I have been thinking that sum(abs2, v) is a more efficient way to calculate the sum of the absolute squares of the entries of a vector v than v⋅v. It is indeed a case for a real vector:
julia> VERSION
v"0.6.3-pre.0"
julia> using BenchmarkTools
julia> v = rand(10000);
julia> @btime $v⋅$v;
2.659 μs (0 allocations: 0 bytes)
julia> @btime sum(abs2, $v);
944.071 ns (0 allocations: 0 bytes)
I thought sum(abs2, v) is an even better choice than v⋅v for a complex vector v, because the former returns a real number whereas the latter returns a complex number (with a zero imaginary part). On the contrary, v⋅v turns out to be faster for a complex vector:
julia> using BenchmarkTools
julia> v = rand(Complex128, 1000); #only 1000, not 10_000
julia> @benchmark $v' * $v
BenchmarkTools.Trial:
memory estimate: 0 bytes
allocs estimate: 0
--------------
minimum time: 593.893 ns (0.00% GC)
median time: 594.764 ns (0.00% GC)
mean time: 629.369 ns (0.00% GC)
maximum time: 1.130 μs (0.00% GC)
--------------
samples: 10000
evals/sample: 178
julia> @benchmark sum(abs2, $v)
BenchmarkTools.Trial:
memory estimate: 0 bytes
allocs estimate: 0
--------------
minimum time: 1.229 μs (0.00% GC)
median time: 1.230 μs (0.00% GC)
mean time: 1.267 μs (0.00% GC)
maximum time: 4.412 μs (0.00% GC)
--------------
samples: 10000
evals/sample: 10
julia> function self_dot(x::AbstractArray{Complex{T}}) where T
out = zero(T)
@simd for xi ∈ x
out += real(xi)*real(xi)+imag(xi)*imag(xi)
end
out
end
self_dot (generic function with 1 method)
julia> @benchmark self_dot($v)
BenchmarkTools.Trial:
memory estimate: 0 bytes
allocs estimate: 0
--------------
minimum time: 1.232 μs (0.00% GC)
median time: 1.233 μs (0.00% GC)
mean time: 1.291 μs (0.00% GC)
maximum time: 9.393 μs (0.00% GC)
--------------
samples: 10000
evals/sample: 10
julia> function self_dot2(x::AbstractArray{Complex{T}}) where T
out = zero(T)
n, r = divrem(length(x),2)
@inbounds begin
@simd for i ∈ 1:n
out += real(x[2i-1])*real(x[2i-1])+imag(x[2i-1])*imag(x[2i-1])+real(x[2i])*real(x[2i])+imag(x[2i])*imag(x[2i])
end
if r == 1
out += real(x[end])*real(x[end])+imag(x[end])*imag(x[end])
end
end
out
end
self_dot2 (generic function with 1 method)
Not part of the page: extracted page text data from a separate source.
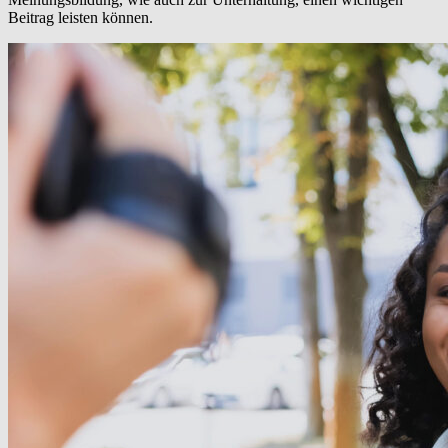
Beitrag leisten können.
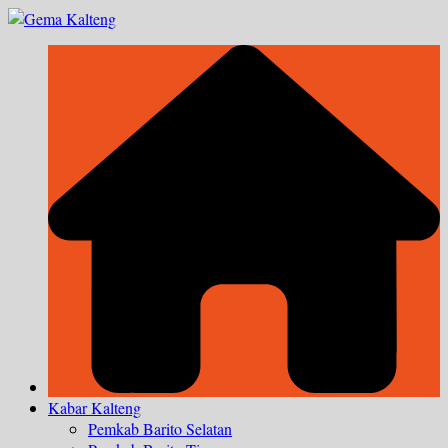
Skip
to
content
Kabar Kalteng
Pemkab Barito Selatan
julia> @benchmark self_dot2($v)
BenchmarkTools.Trial:
memory estimate: 0 bytes
allocs estimate: 0
--------------
minimum time: 704.069 ns (0.00% GC)
median time: 727.104 ns (0.00% GC)
mean time: 741.079 ns (0.00% GC)
maximum time: 1.056 μs (0.00% GC)
--------------
samples: 10000
evals/sample: 144
I’m guessing the reason why reinterpret-ing as a real vector is faster is because the compiler is free to choose the order in which elements are summed and this enables effective use of SIMD instructions. Addition is not associative for floating point numbers, so when abs2 explicitly adds elements pairwise inside the sum reduction, the compiler should not override that. (If the two numbers in a pair were of opposite sign, this could have a significant effect on the result, but here we know that they are both nonnegaitive.)